Influence of thiol structure on neocarzinostatin activation and expression of DNA damage.

Neocarzinostatin (NCS) is an enediyne antitumor antibiotic that cleaves DNA following a thiol-induced electronic rearrangement to a diradical form. Structure-function studies with 11 thiol-containing compounds were undertaken to clarify the role of the thiol in NCS-mediated DNA damage. The rates of activation of NCS in the presence of DNA with the various thiols approximated a Brønsted relation (beta = 0.43, r2 = 0.86), which suggests that the basicity/nucleophilicity of the thiol is important to NCS activation.
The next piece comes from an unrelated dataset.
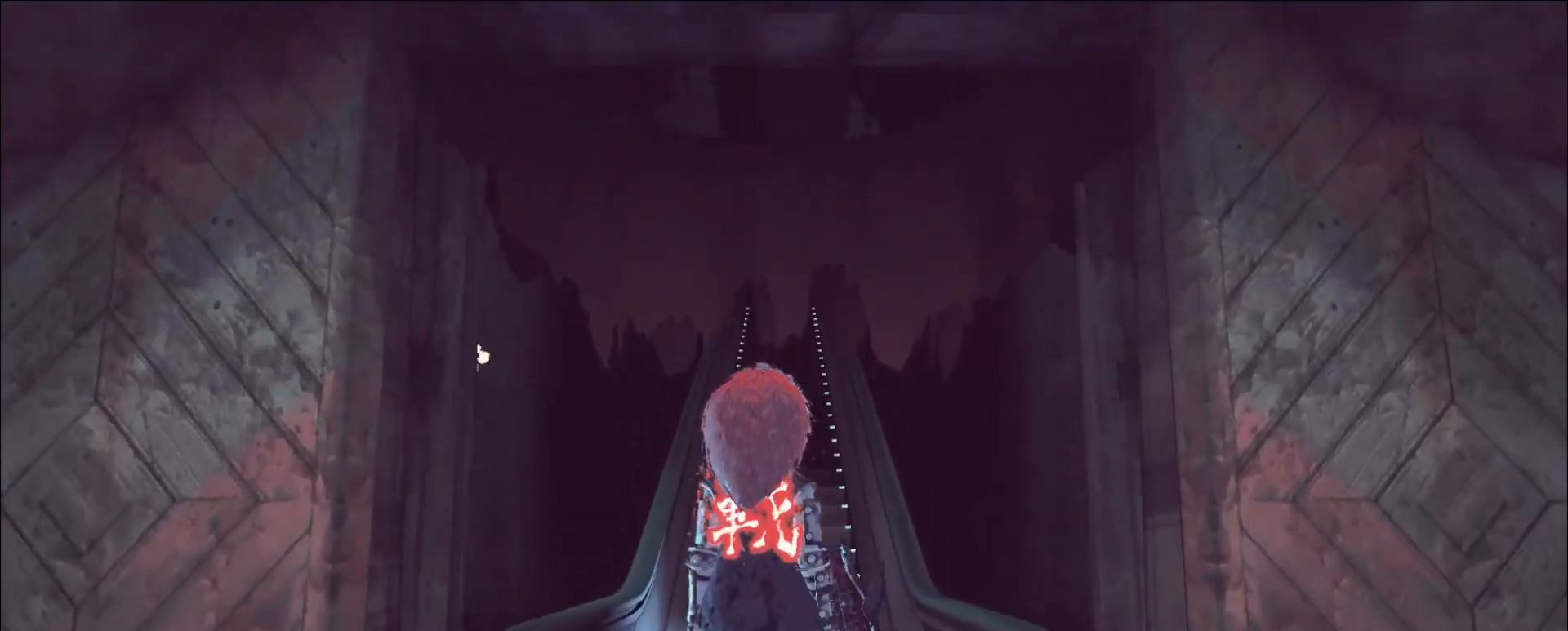
{"keys": [], "mouse": [], "events": []}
However, an additional contribution to NCS activation may arise from the affinity of the thiol for DNA, since there is a correlation between the concentration of thiol producing maximal DNA damage, assessed by quantitating the topologic forms of plasmid pBR322 following treatment with NCS, and the apparent ability of the thiol to bind to DNA by hydrophobic or electrostatic interactions. The overall second-order rate constants for the activation of NCS were found to be inversely correlated with the thiol optima; a plot of the former versus the reciprocal of the optimal thiol concentration revealed a first-order rate constant of activation of 0.013 s-1 in the presence of DNA. This indicates that maximal DNA damage occurs when NCS is activated with a half-life of 52 s, a relatively slow rate of activation that suggests that NCS binds to DNA before undergoing activation by thiol. Finally, an analysis of strand breaks in pBR322 shows that thiols possessing a carboxylate moiety produce larger quantities of bistranded DNA lesions than their esterified or non-carboxylate-containing counterparts.